188 convictions tied to former NYPD officers convicted of criminal conduct to be vacated, district attorney says
The Manhattan District Attorney's office on Thursday moved to vacate 188 misdemeanor convictions dating back more than 20 years, because police officers involved in the cases have since been convicted themselves of crimes related to their law enforcement duties. The district attorney sought to dismiss the convictions on the grounds of due process violations.
In a news release, the district attorney's office listed eight former New York City Police Department officers and detectives who played a role in how those 188 misdemeanors were prosecuted. It noted that the work is part of an ongoing review of 22 former cops who were tied to more than 1,100 cases.
"Trust and confidence are essential to achieving public safety," District Attorney Alvin Bragg Jr. said in a statement. "New Yorkers must know that everyone is acting with the utmost integrity in the pursuit of equal justice under the law. Without that belief, our criminal justice system will never be able to deliver real and lasting safety that every community deserves."
"While most law enforcement officials and police officers are dedicated public servants, these eight officers, who played a material role in hundreds of arrests, criminally abused their positions of power," the statement continued. "These illegal actions irrevocably taint these convictions and represent a significant violation of due process rights – the foundational principle of our legal system."
Bragg's announcement comes just two months after the Brooklyn district attorney confirmed his office's plans to dismiss 378 convictions that relied on testimony from more than a dozen now-discredited police officers.
After facing ongoing public pressure to reexamine cases, Bragg coordinated with advocacy groups including the Legal Aid Society to probe cases that could have been manipulated by corruption within the NYPD.

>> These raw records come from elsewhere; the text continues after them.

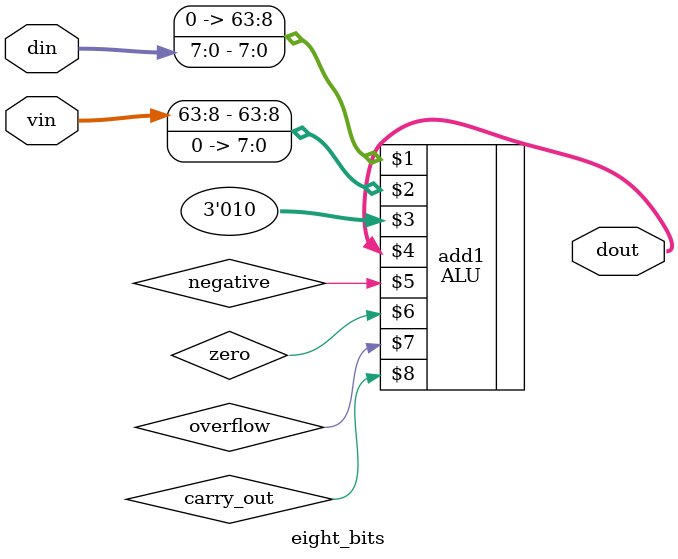
<source format=sv>
`timescale 1ns/1ps
module eight_bits(din, vin, dout);
input logic [63:0] din,vin;
output logic [63:0] dout;

logic negative, zero, overflow, carry_out;
ALU add1({56'b0,din[7:0]}, {vin[63:8],8'b0}, 3'b010, dout, negative, zero, overflow, carry_out);

endmodule

</source>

On Thursday, the Legal Aid Society praised the district attorney, and also called for further review.
"Going forward, we urge DA Bragg and all of the other New York City District Attorneys to conduct these reviews on an ongoing basis and with full transparency," the organization said. "The mandate to do justice must include evaluating criminal conduct by law enforcement with the same lens that is used with every other New Yorker. To do otherwise erodes the public's trust in law enforcement and the criminal legal system."
The eight former officers tied to the misdemeanor convictions now dismissed in Manhattan include former detective Jason Arbeeny, who was sentenced to five years' probation and 300 hours of community service in 2012 for planting drugs on an unsuspecting couple and falsely submitting it as evidence. Testifying for the prosecution at Arbeeny's trial, another former NYPD detective said officers in some Brooklyn narcotics units regularly planted illegal substances on innocent people.
The list also includes Nicholas Mina, who was sentenced to more than 15 years for stealing and selling guns out of a precinct; Michael Arenella, who took money from an undercover officer and used it to pay an informant, according to the Manhattan district attorney; Michael Carsey, who lied under oath about how he acquired information that led to an arrest; Johnny Diaz, who accepted bribes from an undercover officer posing as a drug dealer and helped the officer transport cocaine; William Eiseman, who was convicted of perjury for providing false testimony and conducting illegal searches; and Michael Foder, who was sentenced to three months in jail for lying under oath at a federal hearing.
Richard Hall, who was sentenced to five years' probation for releasing an 18-year-old woman from custody in exchange for sex acts, was also named. He and another former officer, Eddie Martins, were initially arraigned on a 50-count indictment charging them with rape, felony sexual assault and kidnapping. They pleaded not guilty to all counts.